### Treść polecenia
Podaj, w ilu wierszach poniższych pozycji występuje słowo „Aggravated”. Odpowiedz samą liczbą.

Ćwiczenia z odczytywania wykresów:
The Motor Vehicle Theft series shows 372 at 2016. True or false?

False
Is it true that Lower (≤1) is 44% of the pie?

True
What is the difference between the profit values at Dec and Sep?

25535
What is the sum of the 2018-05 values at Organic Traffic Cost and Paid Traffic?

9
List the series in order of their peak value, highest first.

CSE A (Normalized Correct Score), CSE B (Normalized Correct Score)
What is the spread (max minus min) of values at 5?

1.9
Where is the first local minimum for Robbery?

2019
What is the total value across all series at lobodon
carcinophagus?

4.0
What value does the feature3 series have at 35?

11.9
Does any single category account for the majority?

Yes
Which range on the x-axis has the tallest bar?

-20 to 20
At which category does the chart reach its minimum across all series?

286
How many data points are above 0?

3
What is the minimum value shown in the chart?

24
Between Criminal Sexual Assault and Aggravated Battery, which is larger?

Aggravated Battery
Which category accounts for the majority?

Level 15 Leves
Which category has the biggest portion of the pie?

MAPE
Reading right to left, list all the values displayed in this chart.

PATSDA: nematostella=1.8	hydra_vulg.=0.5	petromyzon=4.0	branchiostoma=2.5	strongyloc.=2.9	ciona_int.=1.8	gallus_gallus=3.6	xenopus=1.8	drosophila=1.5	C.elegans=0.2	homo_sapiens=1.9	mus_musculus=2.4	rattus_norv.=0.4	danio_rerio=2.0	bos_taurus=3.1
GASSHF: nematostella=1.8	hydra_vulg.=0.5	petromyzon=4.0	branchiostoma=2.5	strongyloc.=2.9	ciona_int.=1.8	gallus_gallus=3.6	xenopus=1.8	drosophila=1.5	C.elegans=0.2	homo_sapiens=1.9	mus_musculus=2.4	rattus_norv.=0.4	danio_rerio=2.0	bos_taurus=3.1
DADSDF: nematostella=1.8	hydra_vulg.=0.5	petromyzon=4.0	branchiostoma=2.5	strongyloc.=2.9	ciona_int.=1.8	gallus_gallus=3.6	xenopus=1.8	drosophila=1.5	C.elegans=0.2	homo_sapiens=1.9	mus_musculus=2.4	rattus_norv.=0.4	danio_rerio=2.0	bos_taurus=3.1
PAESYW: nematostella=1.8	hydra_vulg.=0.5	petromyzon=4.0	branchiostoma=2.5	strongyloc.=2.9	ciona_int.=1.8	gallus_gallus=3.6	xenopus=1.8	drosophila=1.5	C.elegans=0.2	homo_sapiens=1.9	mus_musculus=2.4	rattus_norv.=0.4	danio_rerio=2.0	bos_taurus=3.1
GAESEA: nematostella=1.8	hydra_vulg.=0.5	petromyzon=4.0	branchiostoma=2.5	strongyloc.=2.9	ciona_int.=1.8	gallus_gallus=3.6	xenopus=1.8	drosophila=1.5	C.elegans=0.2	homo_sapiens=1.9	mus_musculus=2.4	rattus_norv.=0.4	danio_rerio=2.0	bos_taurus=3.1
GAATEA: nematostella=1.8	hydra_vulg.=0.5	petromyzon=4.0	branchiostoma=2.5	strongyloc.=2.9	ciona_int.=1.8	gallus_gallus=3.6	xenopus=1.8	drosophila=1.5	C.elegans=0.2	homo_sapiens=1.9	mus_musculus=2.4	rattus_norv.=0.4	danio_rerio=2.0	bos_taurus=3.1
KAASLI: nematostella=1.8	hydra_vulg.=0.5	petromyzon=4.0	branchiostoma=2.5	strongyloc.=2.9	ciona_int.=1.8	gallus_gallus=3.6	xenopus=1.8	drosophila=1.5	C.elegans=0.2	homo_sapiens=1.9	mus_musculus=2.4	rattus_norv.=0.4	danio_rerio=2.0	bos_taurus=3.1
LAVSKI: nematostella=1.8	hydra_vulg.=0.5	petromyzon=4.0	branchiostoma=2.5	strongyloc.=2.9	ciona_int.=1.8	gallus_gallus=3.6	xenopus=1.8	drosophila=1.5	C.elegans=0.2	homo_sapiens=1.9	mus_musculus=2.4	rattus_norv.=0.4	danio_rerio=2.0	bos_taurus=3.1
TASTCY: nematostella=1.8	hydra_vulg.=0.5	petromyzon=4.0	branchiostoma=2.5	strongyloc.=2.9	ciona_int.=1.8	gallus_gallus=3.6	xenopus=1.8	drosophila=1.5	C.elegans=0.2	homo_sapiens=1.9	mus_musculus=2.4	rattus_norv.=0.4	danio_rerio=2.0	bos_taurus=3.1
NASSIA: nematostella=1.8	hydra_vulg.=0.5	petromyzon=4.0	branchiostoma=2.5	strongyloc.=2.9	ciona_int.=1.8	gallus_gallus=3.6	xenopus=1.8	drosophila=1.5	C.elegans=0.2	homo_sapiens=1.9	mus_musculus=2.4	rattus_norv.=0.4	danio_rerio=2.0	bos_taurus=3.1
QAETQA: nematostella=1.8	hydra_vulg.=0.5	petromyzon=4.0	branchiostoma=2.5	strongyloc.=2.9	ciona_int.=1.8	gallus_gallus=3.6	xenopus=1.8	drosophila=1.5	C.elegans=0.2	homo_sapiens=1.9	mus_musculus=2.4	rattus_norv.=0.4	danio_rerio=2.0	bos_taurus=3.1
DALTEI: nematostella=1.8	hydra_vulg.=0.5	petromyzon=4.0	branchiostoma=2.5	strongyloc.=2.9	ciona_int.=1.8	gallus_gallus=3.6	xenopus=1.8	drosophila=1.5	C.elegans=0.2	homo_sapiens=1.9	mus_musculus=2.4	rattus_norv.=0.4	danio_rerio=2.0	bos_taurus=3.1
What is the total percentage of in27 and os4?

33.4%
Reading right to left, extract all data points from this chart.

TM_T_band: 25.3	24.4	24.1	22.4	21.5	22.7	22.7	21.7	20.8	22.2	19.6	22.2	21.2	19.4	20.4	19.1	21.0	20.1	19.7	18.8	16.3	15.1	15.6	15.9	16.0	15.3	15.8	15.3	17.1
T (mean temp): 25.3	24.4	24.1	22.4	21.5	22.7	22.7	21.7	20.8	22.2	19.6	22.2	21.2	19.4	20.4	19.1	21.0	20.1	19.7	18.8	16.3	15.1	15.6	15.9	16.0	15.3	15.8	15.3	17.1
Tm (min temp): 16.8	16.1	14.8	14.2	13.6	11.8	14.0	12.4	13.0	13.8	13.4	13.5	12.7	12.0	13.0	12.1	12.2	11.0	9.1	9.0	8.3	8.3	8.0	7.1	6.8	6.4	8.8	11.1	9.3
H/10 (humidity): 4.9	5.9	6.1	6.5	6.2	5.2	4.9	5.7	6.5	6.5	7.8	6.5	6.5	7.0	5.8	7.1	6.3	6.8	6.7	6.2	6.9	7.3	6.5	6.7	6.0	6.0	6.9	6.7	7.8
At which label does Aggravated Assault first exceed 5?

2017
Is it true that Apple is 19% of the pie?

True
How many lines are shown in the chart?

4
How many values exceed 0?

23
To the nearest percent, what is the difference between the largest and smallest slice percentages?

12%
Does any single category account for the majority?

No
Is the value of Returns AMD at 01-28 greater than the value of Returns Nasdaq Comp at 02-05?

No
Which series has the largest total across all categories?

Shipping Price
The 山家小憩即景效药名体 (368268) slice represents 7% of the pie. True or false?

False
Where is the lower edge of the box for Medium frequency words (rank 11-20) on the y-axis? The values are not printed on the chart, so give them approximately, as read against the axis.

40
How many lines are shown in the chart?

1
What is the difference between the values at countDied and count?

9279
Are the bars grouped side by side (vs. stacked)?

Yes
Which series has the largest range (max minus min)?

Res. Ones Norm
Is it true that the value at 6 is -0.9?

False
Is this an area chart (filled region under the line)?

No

### Odpowiedź pisemna
3